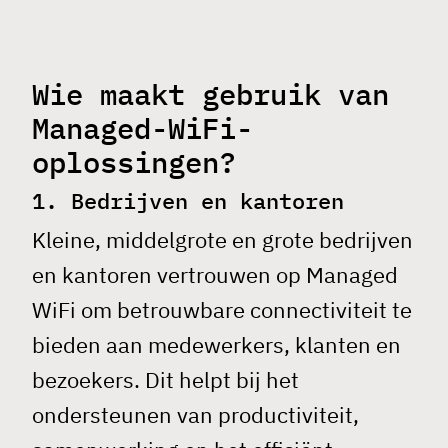
Wie maakt gebruik van
Managed-WiFi-
oplossingen?
1. Bedrijven en kantoren
Kleine, middelgrote en grote bedrijven
en kantoren vertrouwen op
Managed
WiFi
om betrouwbare connectiviteit te
bieden aan medewerkers, klanten en
bezoekers. Dit helpt bij het
ondersteunen van productiviteit,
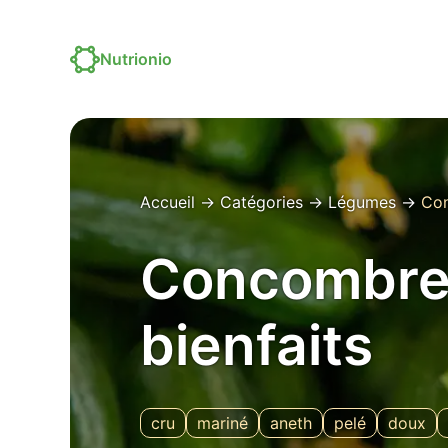
Nutrionio
Accueil
→
Catégories
→
Légumes
→
Co
Concombre –
bienfaits
cru
mariné
aneth
pelé
doux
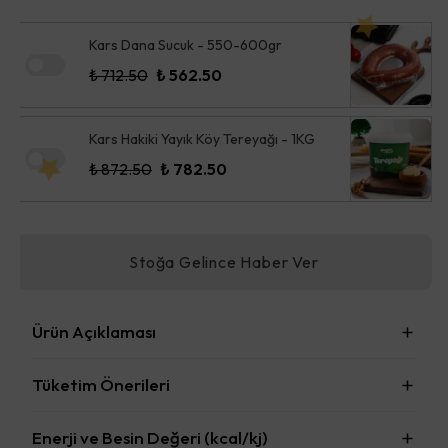
Kars Dana Sucuk - 550-600gr
₺ 712.50
₺ 562.50
Kars Hakiki Yayık Köy Tereyağı - 1KG
₺ 872.50
₺ 782.50
Stoğa Gelince Haber Ver
Ürün Açıklaması
Tüketim Önerileri
Enerji ve Besin Değeri (kcal/kj)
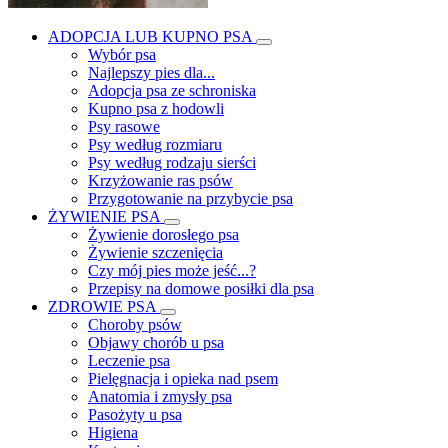
ADOPCJA LUB KUPNO PSA
Wybór psa
Najlepszy pies dla...
Adopcja psa ze schroniska
Kupno psa z hodowli
Psy rasowe
Psy według rozmiaru
Psy według rodzaju sierści
Krzyżowanie ras psów
Przygotowanie na przybycie psa
ŻYWIENIE PSA
Żywienie dorosłego psa
Żywienie szczenięcia
Czy mój pies może jeść...?
Przepisy na domowe posiłki dla psa
ZDROWIE PSA
Choroby psów
Objawy chorób u psa
Leczenie psa
Pielęgnacja i opieka nad psem
Anatomia i zmysły psa
Pasożyty u psa
Higiena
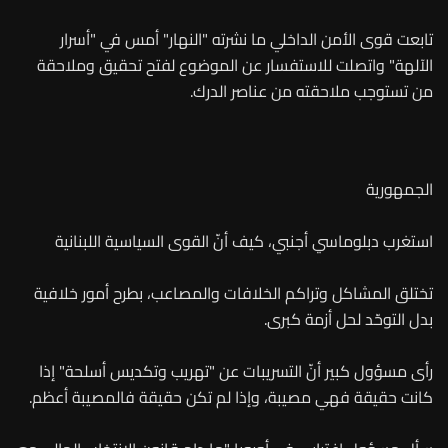
تابعت قوى الأمن الداخلي ما نشرته "النهار" أمس في "أسرار
الآلهة" واتصلت للاستفسار عن الموضوع لفتح تحقيق وملاحقة
من تستوجب ملاحقته من عناصر الدرك.
الجمهورية
استغرب دبلوماسي أجنبي، كيف أنّ القوى السياسية اللبنانية
تختلق المشاكل وتراكم الخلافات والمصاعب، بطرح أمور خلافية
بدل التوحّد لحل أزمة كبرى.
رأى مسؤول كبير أنّ التسريبات عن "تهريب وتكديس أسلحة" إذا
كانت حقيقة فهي مصيبة، وإذا لم تكن حقيقة فالمصيبة أعظم.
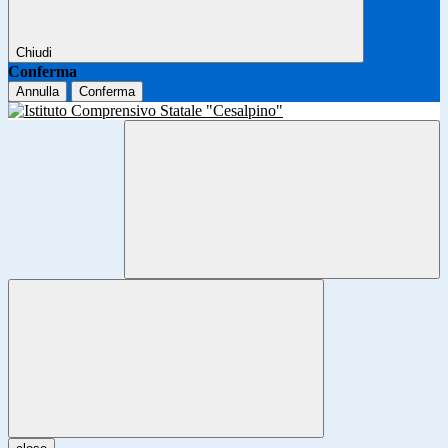
Chiudi
Conferma
Annulla
Conferma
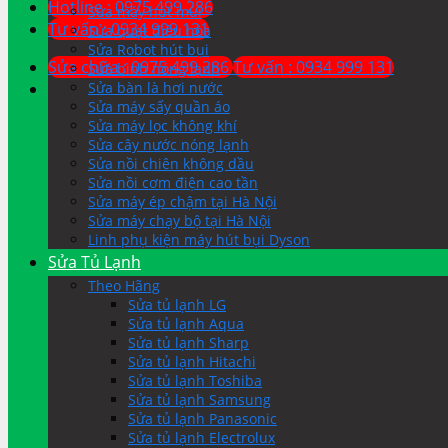
Hotline : 0975 499 286
Sửa máy hút mùi
Tư vấn : 0934 999 131
Sửa quạt điều hòa
Sửa Robot hút bụi
Sửa chữa : 0975 499 286
Tư vấn : 0934 999 131
Sửa bình nóng lạnh
Sửa bàn là hơi nước
Sửa máy sấy quần áo
Sửa máy lọc không khí
Sửa cây nước nóng lạnh
Sửa nồi chiên không dầu
Sửa nồi cơm điện cao tần
Sửa máy ép chậm tại Hà Nội
Sửa máy chạy bộ tại Hà Nội
Linh phụ kiện máy hút bụi Dyson
Sửa Tủ Lạnh
Theo Hãng
Sửa tủ lạnh LG
Sửa tủ lạnh Aqua
Sửa tủ lạnh Sharp
Sửa tủ lạnh Hitachi
Sửa tủ lạnh Toshiba
Sửa tủ lạnh Samsung
Sửa tủ lạnh Panasonic
Sửa tủ lạnh Electrolux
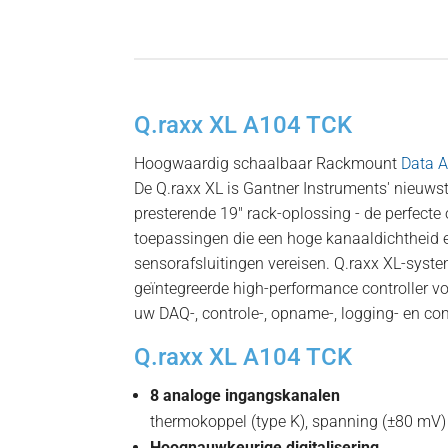
Q.raxx XL A104 TCK
Hoogwaardig schaalbaar Rackmount
Data A
De Q.raxx XL is Gantner Instruments' nieuwst
presterende 19″ rack-oplossing - de perfecte
toepassingen die een hoge kanaaldichtheid
sensorafsluitingen vereisen. Q.raxx XL-sys
geïntegreerde high-performance controller v
uw DAQ-, controle-, opname-, logging- en c
Q.raxx XL A104 TCK
8 analoge ingangskanalen
thermokoppel (type K), spanning (±80 mV)
Hoognauwkeurige digitalisering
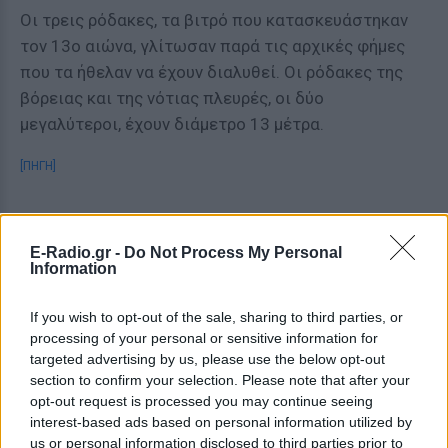
Οι τρεις ρόδακες, τα βιτρό που κατασκευάστηκαν
τον 13ο αιώνα, γλίτωσαν παρά τις αρχικές φήμες
που τα ήθελαν να έχουν διαλυθεί. Οι ρόδακες της
βόρειας και της νότιας πλευρές, οι δύο
μεγαλύτεροι, έχουν διάμετρο 13 μέτρα.
[ΠΗΓΗ]
ΔΙΑΦΗΜΙΣΗ
E-Radio.gr -
Do Not Process My Personal
Information
If you wish to opt-out of the sale, sharing to third parties, or
processing of your personal or sensitive information for
targeted advertising by us, please use the below opt-out
section to confirm your selection. Please note that after your
opt-out request is processed you may continue seeing
interest-based ads based on personal information utilized by
us or personal information disclosed to third parties prior to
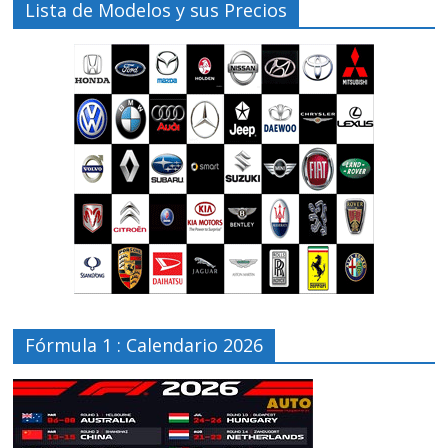
Lista de Modelos y sus Precios
Fórmula 1 : Calendario 2026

---+---

About this task: Could you transcribe exactly the lines from the one with "βόρειας και της νότιας πλευρές, οι δύο" through the end of the data, both ends included, and nothing else, skipping the pictures?

Response:
βόρειας και της νότιας πλευρές, οι δύο
μεγαλύτεροι, έχουν διάμετρο 13 μέτρα.
[ΠΗΓΗ]
ΔΙΑΦΗΜΙΣΗ
E-Radio.gr -
Do Not Process My Personal
Information
If you wish to opt-out of the sale, sharing to third parties, or
processing of your personal or sensitive information for
targeted advertising by us, please use the below opt-out
section to confirm your selection. Please note that after your
opt-out request is processed you may continue seeing
interest-based ads based on personal information utilized by
us or personal information disclosed to third parties prior to
Lista de Modelos y sus Precios
Fórmula 1 : Calendario 2026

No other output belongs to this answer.